Break up the dough with a knife and then add the rest of the flour and pulse just a few times so that the flour-coated butter pieces range from from pea-sized to crumbles.
Empty processor into a medium-large mixing bowl.
Mix vinegar, or lemon juice or orange juice with 1 Tb (2 Tb for double crust) ice water and egg yolk. Add this to the flour and fat mixture and gently fold and press it into the dough with a fork. Drizzle in more ice water, 1 teaspoon at a time, until it’s barely moist.
Take a small piece of dough and see if you can press it into a ball. If so, you are done. It should not be sticky. If it’s too crumbly add another teaspoon of water, fold a few times and try again. Don’t over-mix or your dough will become tough!
Place a large piece of plastic wrap on a pate. Press entire dough into a ball, and then flatten it into a disk on top of the plastic wrap. Wrap the dough up in plastic wrap and refrigerate for 10 minutes.
If making upper and bottom crusts, divide the ball of dough into two disks. Make the bottom crust disk slightly larger than the upper crust disk.
After dough has chilled for 10 minutes, pull out dough for bottom crust. You will now layer the dough with the fraisage technique. Pull an egg-sized piece off the disk and press down on a lightly floured surfaces with the palm of your hand, sliding forward about 4 inches. Set it aside and repeat with the rest of the dough, layering the each piece of flattened dough on top of it.
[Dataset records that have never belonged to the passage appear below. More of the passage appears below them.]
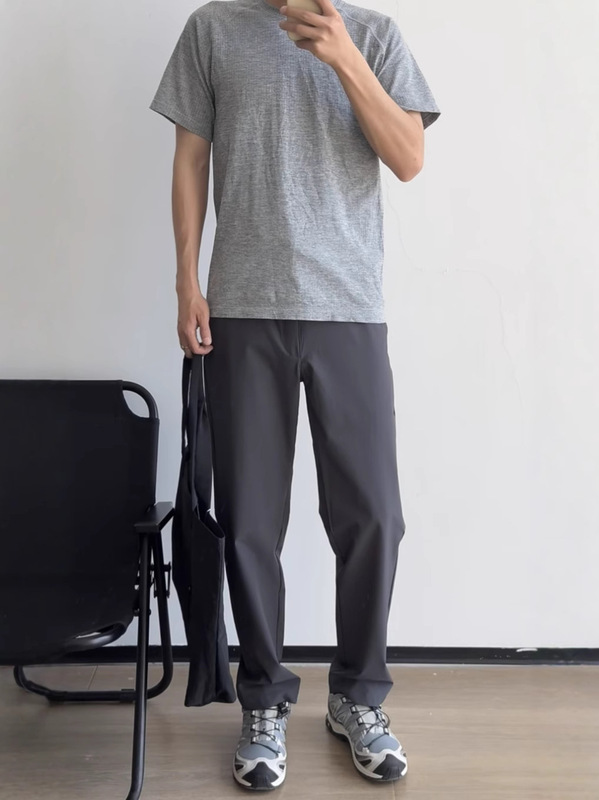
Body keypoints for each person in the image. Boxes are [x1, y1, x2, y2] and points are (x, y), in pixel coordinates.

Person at [150, 0, 440, 790]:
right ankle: (264, 700)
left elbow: (409, 157)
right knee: (250, 522)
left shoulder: (373, 34)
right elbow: (191, 158)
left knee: (373, 516)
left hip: (350, 309)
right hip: (243, 308)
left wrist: (344, 57)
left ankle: (357, 695)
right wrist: (186, 281)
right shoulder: (212, 29)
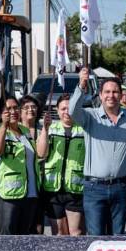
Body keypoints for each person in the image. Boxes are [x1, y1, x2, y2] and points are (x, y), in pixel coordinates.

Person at [70, 68, 126, 236]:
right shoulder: (90, 116)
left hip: (120, 188)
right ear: (100, 94)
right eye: (107, 92)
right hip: (94, 188)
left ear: (121, 95)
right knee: (96, 239)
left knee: (117, 238)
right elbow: (72, 111)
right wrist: (81, 86)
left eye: (115, 92)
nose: (111, 95)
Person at [0, 96, 39, 235]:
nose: (13, 111)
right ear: (1, 113)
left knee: (24, 238)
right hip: (7, 195)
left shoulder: (25, 131)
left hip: (29, 194)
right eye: (8, 109)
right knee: (7, 238)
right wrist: (4, 126)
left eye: (16, 107)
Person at [37, 94, 86, 236]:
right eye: (63, 108)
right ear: (57, 110)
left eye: (69, 108)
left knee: (76, 233)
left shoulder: (82, 130)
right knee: (58, 233)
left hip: (75, 189)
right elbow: (41, 153)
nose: (66, 111)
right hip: (53, 190)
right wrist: (45, 129)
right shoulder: (50, 129)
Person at [18, 95, 44, 234]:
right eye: (26, 107)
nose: (30, 110)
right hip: (18, 188)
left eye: (33, 107)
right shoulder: (15, 131)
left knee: (37, 228)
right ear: (20, 111)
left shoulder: (42, 131)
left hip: (38, 187)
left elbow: (42, 154)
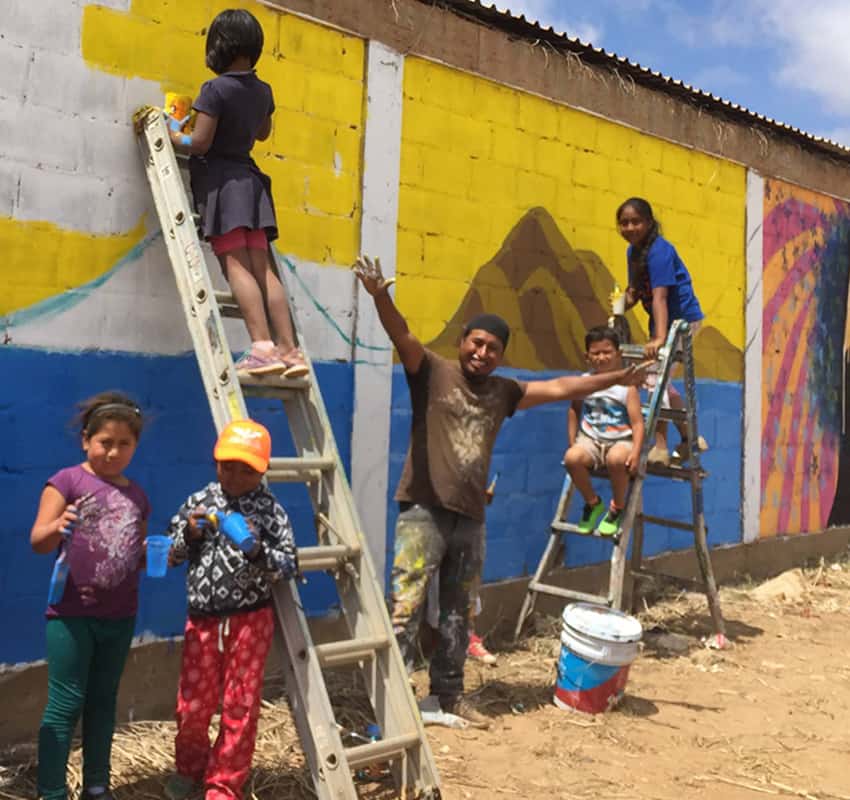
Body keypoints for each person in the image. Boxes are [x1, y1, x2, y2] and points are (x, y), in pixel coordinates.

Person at [352, 255, 646, 729]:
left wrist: (617, 377)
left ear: (501, 356)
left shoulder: (503, 392)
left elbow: (562, 386)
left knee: (457, 614)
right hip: (422, 510)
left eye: (493, 348)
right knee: (404, 610)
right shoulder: (430, 370)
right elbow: (401, 334)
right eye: (477, 342)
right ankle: (389, 705)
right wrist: (380, 295)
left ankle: (447, 698)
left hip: (470, 516)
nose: (483, 353)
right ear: (462, 342)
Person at [168, 9, 308, 380]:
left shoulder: (214, 90)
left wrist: (173, 133)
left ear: (220, 46)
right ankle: (289, 350)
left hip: (223, 185)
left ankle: (261, 347)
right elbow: (261, 134)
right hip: (252, 183)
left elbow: (199, 145)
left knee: (234, 263)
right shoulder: (264, 92)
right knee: (263, 268)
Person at [163, 419, 298, 800]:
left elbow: (288, 565)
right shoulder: (198, 502)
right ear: (215, 462)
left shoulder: (271, 512)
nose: (236, 476)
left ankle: (224, 784)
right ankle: (189, 766)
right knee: (192, 706)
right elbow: (171, 556)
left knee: (240, 706)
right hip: (203, 621)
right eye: (228, 466)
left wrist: (256, 550)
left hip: (250, 621)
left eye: (247, 469)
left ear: (263, 470)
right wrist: (188, 534)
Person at [31, 392, 150, 800]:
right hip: (70, 613)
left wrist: (151, 555)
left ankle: (97, 786)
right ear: (86, 440)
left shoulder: (138, 497)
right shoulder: (67, 481)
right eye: (105, 442)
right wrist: (58, 525)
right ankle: (51, 791)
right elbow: (38, 542)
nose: (113, 452)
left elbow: (130, 555)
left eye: (124, 444)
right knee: (65, 705)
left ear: (135, 446)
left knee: (103, 702)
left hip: (120, 616)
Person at [616, 197, 708, 466]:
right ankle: (691, 439)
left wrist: (659, 338)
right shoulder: (633, 253)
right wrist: (619, 306)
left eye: (636, 221)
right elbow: (636, 291)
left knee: (656, 380)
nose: (630, 227)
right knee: (661, 380)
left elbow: (660, 297)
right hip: (662, 322)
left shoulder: (660, 252)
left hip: (680, 322)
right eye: (624, 223)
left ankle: (661, 447)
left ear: (649, 223)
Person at [564, 326, 645, 536]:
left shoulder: (627, 387)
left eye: (607, 352)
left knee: (617, 460)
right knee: (571, 458)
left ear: (618, 354)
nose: (602, 357)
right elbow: (574, 410)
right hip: (590, 439)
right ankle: (593, 503)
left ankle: (616, 508)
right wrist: (573, 442)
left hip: (621, 441)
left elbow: (637, 423)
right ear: (587, 356)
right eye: (596, 353)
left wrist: (636, 453)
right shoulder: (584, 381)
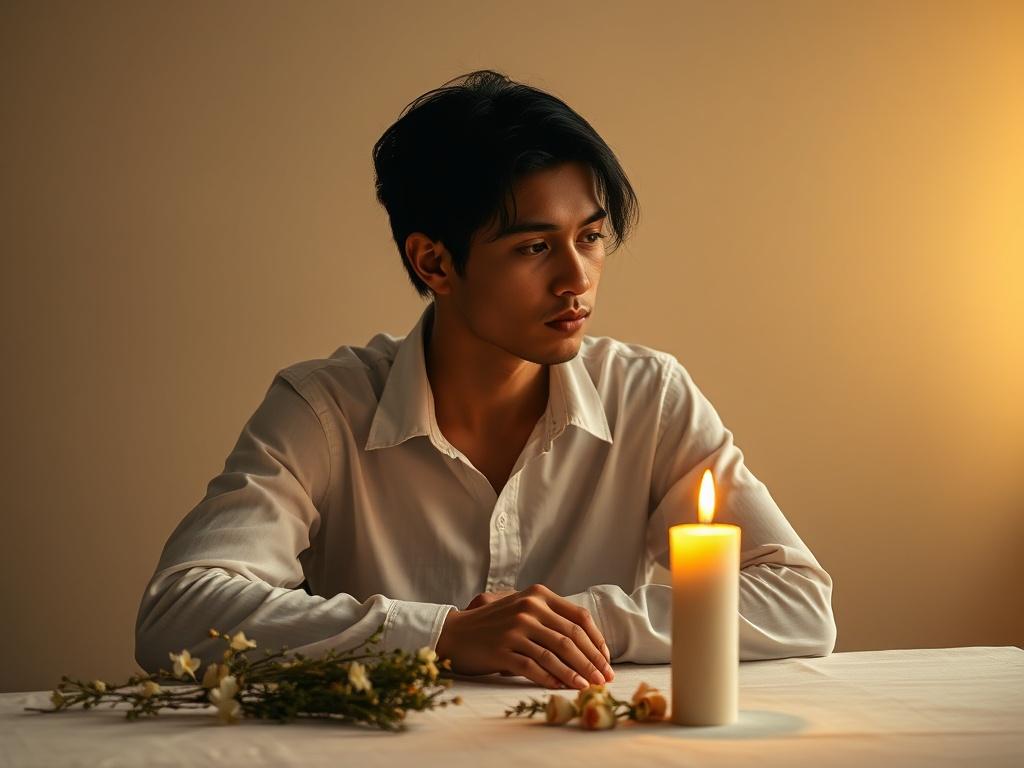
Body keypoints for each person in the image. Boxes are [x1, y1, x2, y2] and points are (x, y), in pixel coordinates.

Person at [135, 69, 836, 691]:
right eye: (535, 247)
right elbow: (178, 612)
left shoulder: (647, 395)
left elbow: (800, 602)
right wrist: (440, 634)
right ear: (435, 263)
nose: (578, 279)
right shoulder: (325, 408)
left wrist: (579, 623)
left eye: (590, 237)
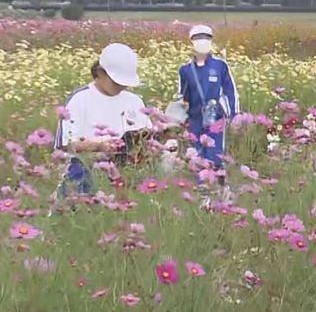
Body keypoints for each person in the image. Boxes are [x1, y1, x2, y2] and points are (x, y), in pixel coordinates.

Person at [55, 43, 153, 196]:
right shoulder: (80, 99)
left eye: (124, 83)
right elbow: (67, 145)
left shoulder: (135, 101)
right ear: (100, 73)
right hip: (85, 171)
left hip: (127, 171)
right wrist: (99, 146)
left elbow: (147, 137)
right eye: (116, 82)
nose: (121, 86)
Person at [176, 25, 238, 176]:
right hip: (195, 119)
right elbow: (183, 95)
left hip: (216, 120)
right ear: (192, 43)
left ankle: (218, 189)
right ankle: (201, 191)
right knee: (197, 157)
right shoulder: (185, 70)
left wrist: (233, 116)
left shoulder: (220, 66)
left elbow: (230, 91)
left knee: (215, 156)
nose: (202, 42)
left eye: (206, 39)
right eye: (198, 39)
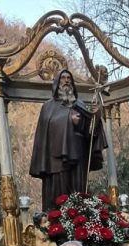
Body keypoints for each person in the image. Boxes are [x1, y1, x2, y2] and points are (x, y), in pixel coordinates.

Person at [29, 68, 107, 210]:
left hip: (78, 157)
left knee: (78, 195)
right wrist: (68, 119)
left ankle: (79, 219)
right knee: (58, 197)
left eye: (69, 78)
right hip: (56, 161)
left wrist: (95, 118)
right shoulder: (48, 107)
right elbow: (47, 128)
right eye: (63, 78)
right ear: (57, 83)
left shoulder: (80, 104)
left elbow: (89, 133)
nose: (66, 81)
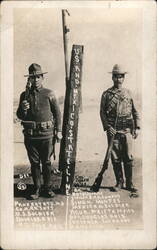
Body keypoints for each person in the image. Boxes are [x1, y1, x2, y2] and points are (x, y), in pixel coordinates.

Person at [17, 63, 62, 199]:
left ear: (42, 78)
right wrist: (23, 109)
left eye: (38, 77)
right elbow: (20, 115)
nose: (35, 80)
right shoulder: (24, 95)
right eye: (32, 77)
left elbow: (58, 114)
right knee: (34, 163)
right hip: (31, 136)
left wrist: (58, 131)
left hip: (47, 134)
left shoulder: (49, 94)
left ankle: (47, 188)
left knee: (46, 162)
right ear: (29, 79)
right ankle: (36, 189)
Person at [100, 64, 140, 192]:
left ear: (124, 78)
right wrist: (107, 127)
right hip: (113, 131)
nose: (119, 79)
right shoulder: (106, 94)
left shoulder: (129, 93)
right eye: (116, 77)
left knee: (128, 156)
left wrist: (137, 127)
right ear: (112, 78)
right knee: (115, 157)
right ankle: (119, 182)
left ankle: (129, 183)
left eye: (121, 77)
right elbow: (102, 112)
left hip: (127, 129)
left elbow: (135, 112)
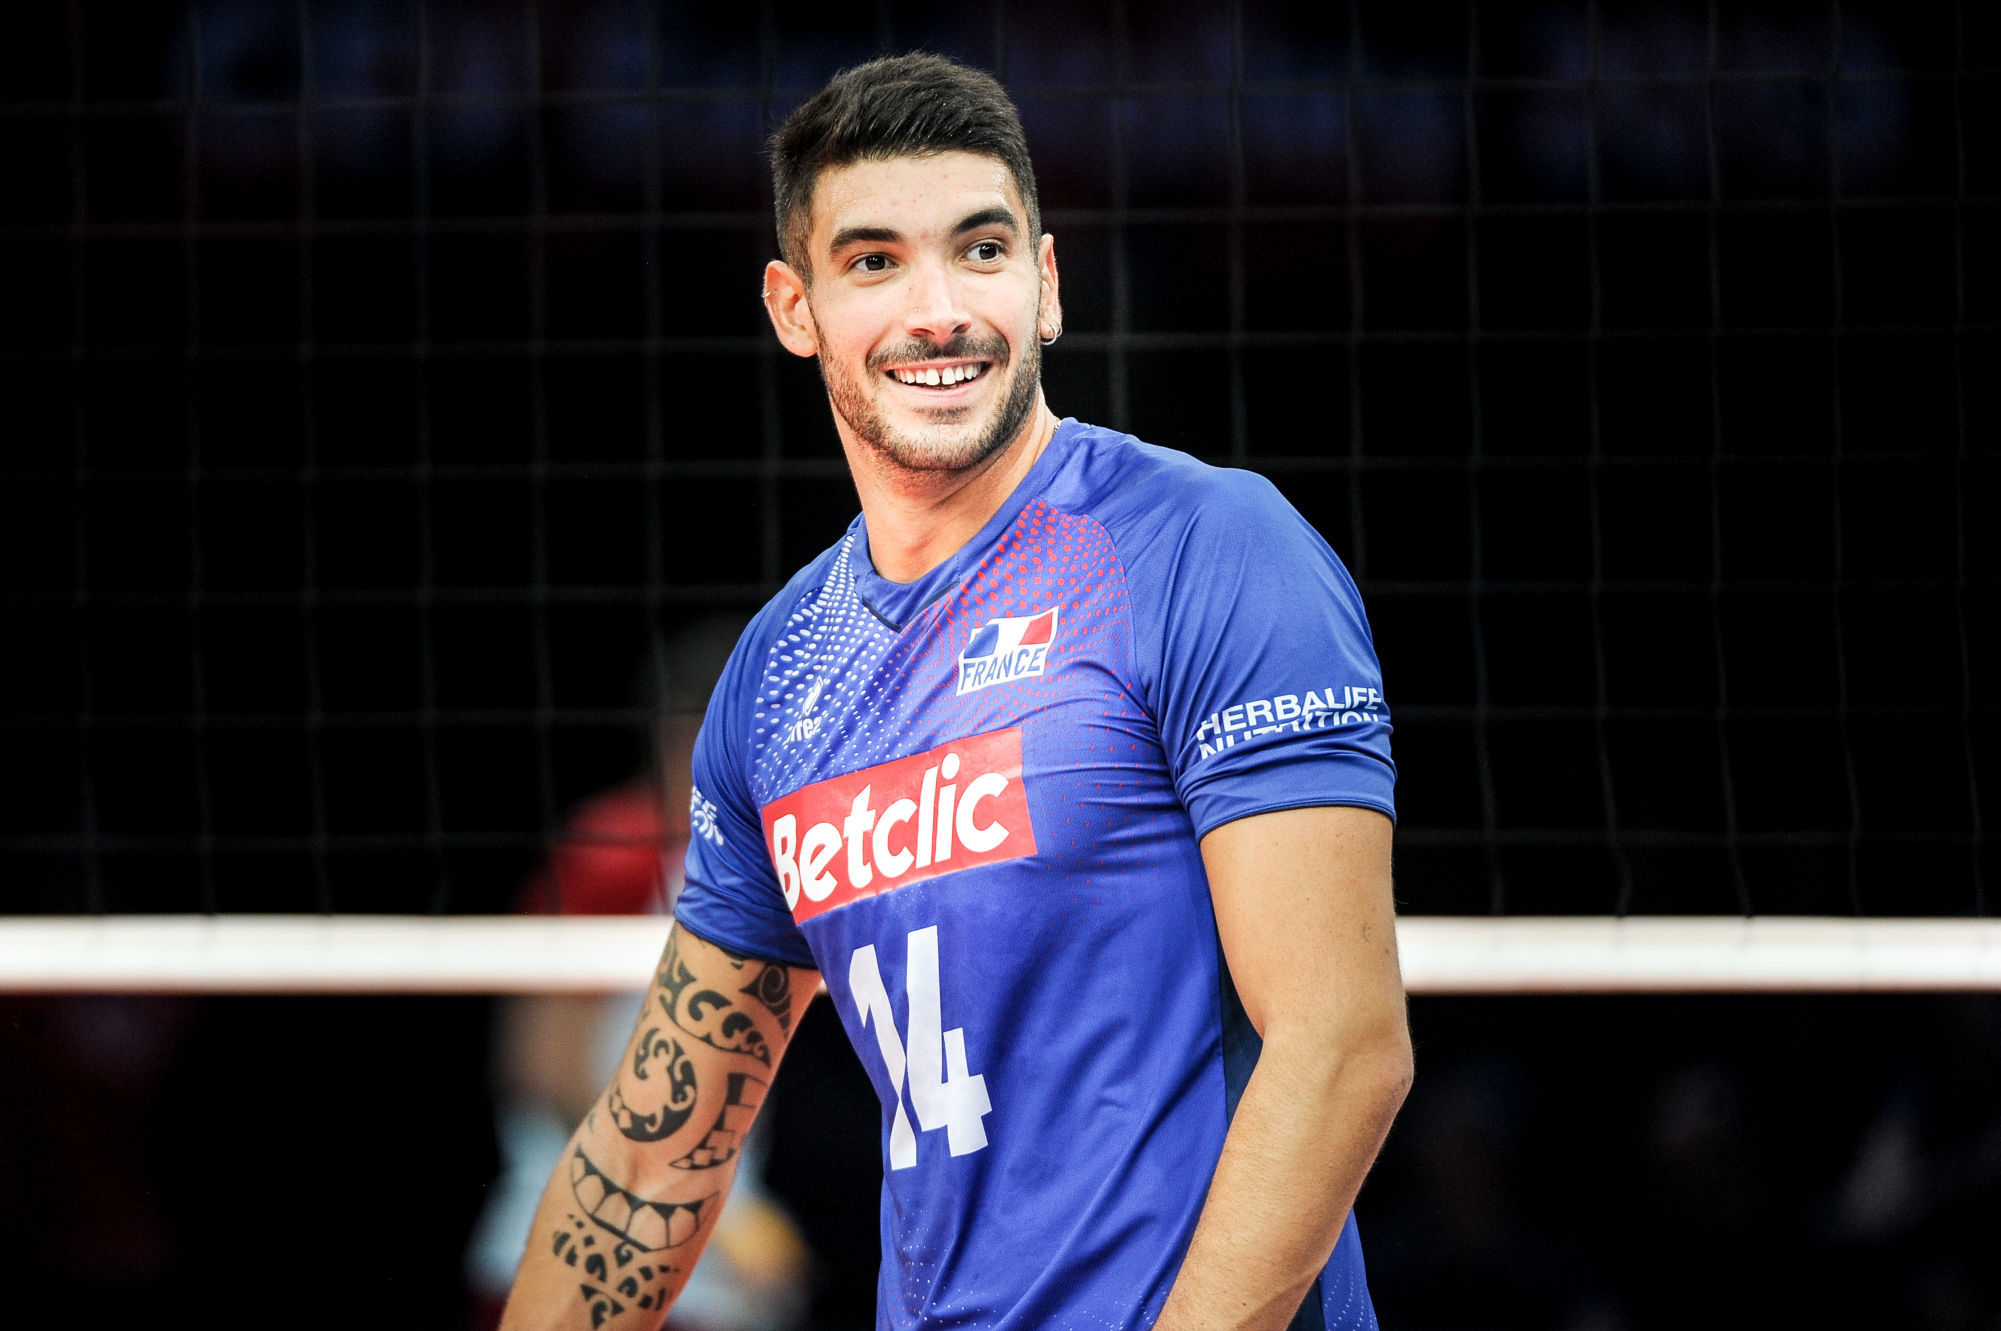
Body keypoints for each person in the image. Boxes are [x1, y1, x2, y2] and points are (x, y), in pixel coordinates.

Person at [502, 53, 1411, 1331]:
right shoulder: (777, 680)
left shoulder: (1205, 547)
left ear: (1045, 285)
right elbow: (651, 1156)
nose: (939, 310)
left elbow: (1342, 1046)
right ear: (794, 305)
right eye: (874, 261)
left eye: (980, 251)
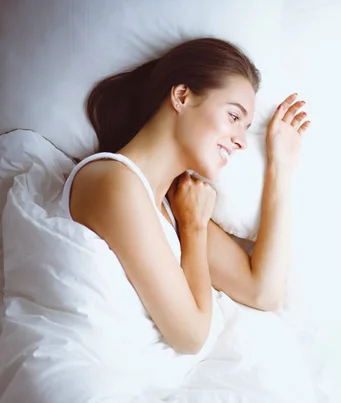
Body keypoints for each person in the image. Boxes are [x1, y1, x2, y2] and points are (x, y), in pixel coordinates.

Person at [62, 38, 310, 356]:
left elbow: (263, 292)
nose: (242, 142)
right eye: (234, 117)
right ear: (182, 97)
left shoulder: (173, 203)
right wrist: (193, 229)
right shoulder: (115, 182)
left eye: (247, 127)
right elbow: (190, 336)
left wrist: (281, 169)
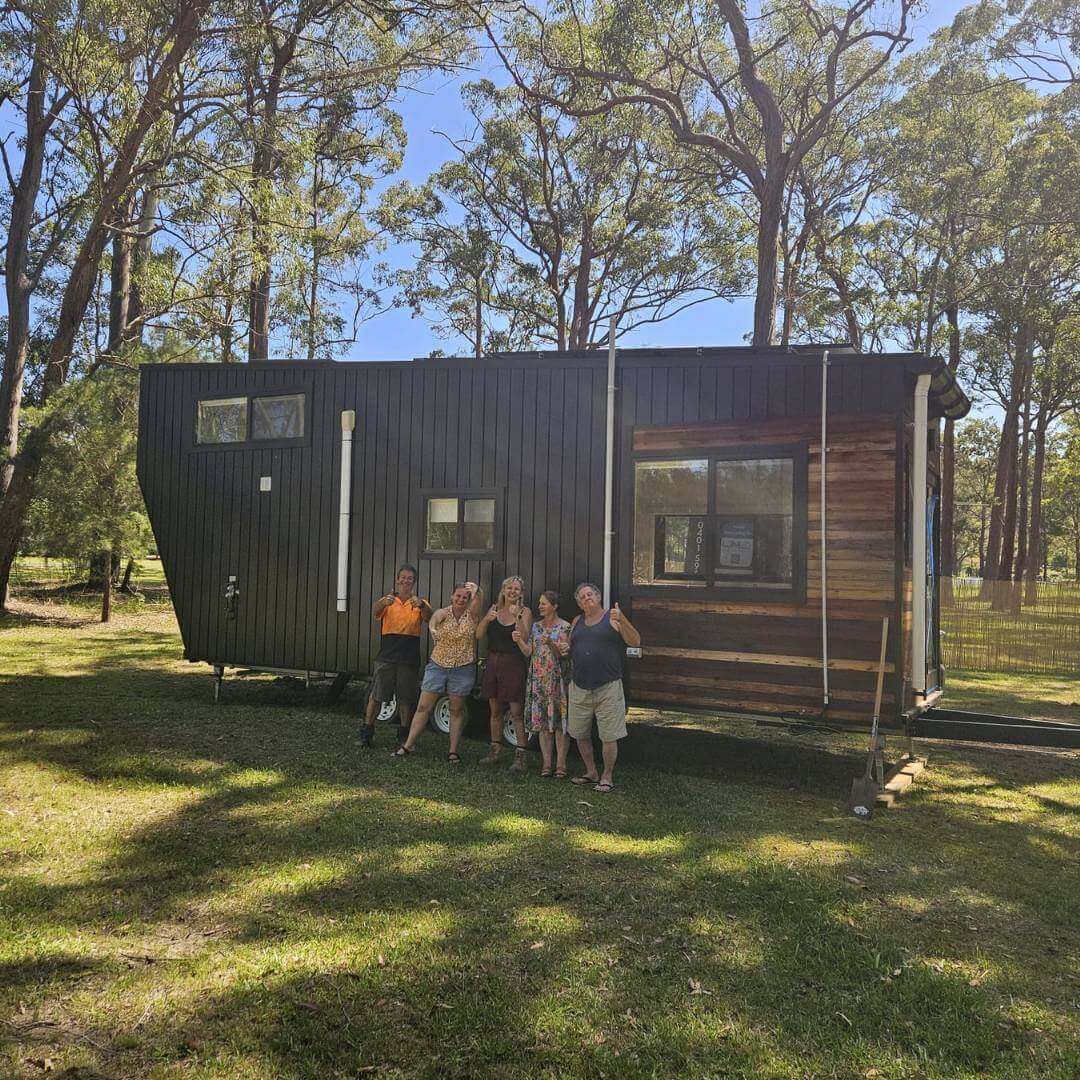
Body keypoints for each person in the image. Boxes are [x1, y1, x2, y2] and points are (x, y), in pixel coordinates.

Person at [556, 583, 641, 793]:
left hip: (608, 687)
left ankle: (607, 776)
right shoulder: (577, 621)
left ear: (598, 596)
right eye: (582, 597)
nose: (587, 598)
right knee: (579, 733)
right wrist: (564, 647)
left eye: (589, 594)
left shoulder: (612, 618)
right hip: (579, 686)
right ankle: (591, 771)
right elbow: (567, 648)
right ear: (579, 603)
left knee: (609, 736)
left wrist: (622, 619)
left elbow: (635, 641)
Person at [392, 581, 484, 762]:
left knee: (456, 710)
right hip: (438, 666)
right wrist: (433, 629)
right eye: (458, 596)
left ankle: (453, 751)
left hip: (463, 668)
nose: (461, 600)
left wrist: (477, 592)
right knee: (423, 707)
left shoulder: (472, 616)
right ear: (452, 596)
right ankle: (408, 745)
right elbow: (433, 621)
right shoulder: (443, 613)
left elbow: (478, 602)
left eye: (465, 597)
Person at [360, 564, 431, 748]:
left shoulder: (420, 602)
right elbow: (375, 611)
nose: (406, 581)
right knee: (376, 696)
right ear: (397, 580)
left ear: (414, 582)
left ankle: (403, 736)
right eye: (403, 577)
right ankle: (366, 733)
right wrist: (383, 602)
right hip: (386, 656)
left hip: (409, 658)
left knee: (405, 699)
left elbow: (430, 618)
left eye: (410, 578)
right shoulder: (388, 600)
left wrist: (422, 605)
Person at [476, 575, 532, 773]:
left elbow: (525, 637)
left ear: (521, 593)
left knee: (516, 712)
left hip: (513, 663)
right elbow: (479, 634)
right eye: (509, 588)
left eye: (516, 589)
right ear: (503, 590)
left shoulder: (525, 612)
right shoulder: (494, 609)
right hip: (493, 662)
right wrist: (486, 618)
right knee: (495, 710)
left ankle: (521, 756)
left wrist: (517, 617)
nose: (512, 592)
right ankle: (495, 752)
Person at [517, 590, 571, 778]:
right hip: (538, 681)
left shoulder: (565, 627)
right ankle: (547, 765)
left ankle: (561, 766)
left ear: (554, 606)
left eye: (544, 603)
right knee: (543, 725)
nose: (539, 606)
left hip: (557, 681)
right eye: (539, 603)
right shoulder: (535, 627)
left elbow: (562, 655)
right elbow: (528, 652)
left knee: (558, 724)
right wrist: (518, 641)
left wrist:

Form it back into a ball, then flatten with with your palm into a disk. Refrigerate the dough for 30 minutes.
Cut a piece of plastic wrap to cover a wooden board or pie mat. Place the disk for the bottom crust down on the plastic and cover with the piece of plastic it was wrapped in. Roll the disk out on the board, pushing the rolling pin from the middle out, rotating the dough often so it’s even. Roll two inches larger than the diameter of the pie pan; for a standard 9″ pan, roll to 11 inches diameter.
Spray the bottom and sides of the pan with nonstick spray.
A fluted pie crust is a pretty way to hold in the fillings. Here are right-handed directions. (Lefties can reverse them):
Pinch your thumb and index finger of your right hand on the outside of the crust onto onto the index finger of your left hand on the inside of the pie pan, working your way evenly around the pan.
Prick the dough with a fork. Cover dough with plastic wrap. Freeze pie dough in the pan for 30 minutes. This will help the pie crust keep it’s shape while baking. You can make your pie crust a day ahead and refrigerate or freeze it.
Preheat the oven to 425◦. Make the filling while the dough is chilling.
Cover the entire crust with a large piece of parchment paper or foil. Be sure that it covers the edges to prevent them from burning. Tuck parchment under the pie pan so it won’t scorch in the oven. Fill the parchment or foil with ceramic pie weights. (You can substitute dry beans if you don’t have them.) Bake for 15 minutes.
While it’s baking, roll out the top crust (if you’re using one), then refrigerate it until the bottom crust is baked and filled.
Remove bottom crust from oven and pull out the parchment paper or foil with the pie weights. Brush the bottom and lower sides with a beaten egg to prevent the filling from getting the crust too soggy. Cover the crust edge with a pie shield or foil so it won’t burn. Place the crust back in the oven for 5 to 7 minutes until it’s light brown.
Pour filling into hot bottom crust.
.Cut vent holes on the top with the edge of a spoon.
To make a lattice crust, roll the dough into a circle the diameter of the inverted pie pan. Cut the dough into about eleven 3/4” wide strips. You can use a pizza wheel or knife, or for fancy lattice results, use a fluted pastry wheel.
Fold the strips back over the long piece.
Fill the bottom crust with the filling. Remove the lattice from the refrigerator. Using the sides of the plastic wrap, carefully flip the lattice so that it is centered over the filled pie, then gently peel off the plastic wrap.
Fold the rim of the bottom crust over the lattice strips and crimp decoratively.
Brush top crust (not edges though) with milk to promote browning.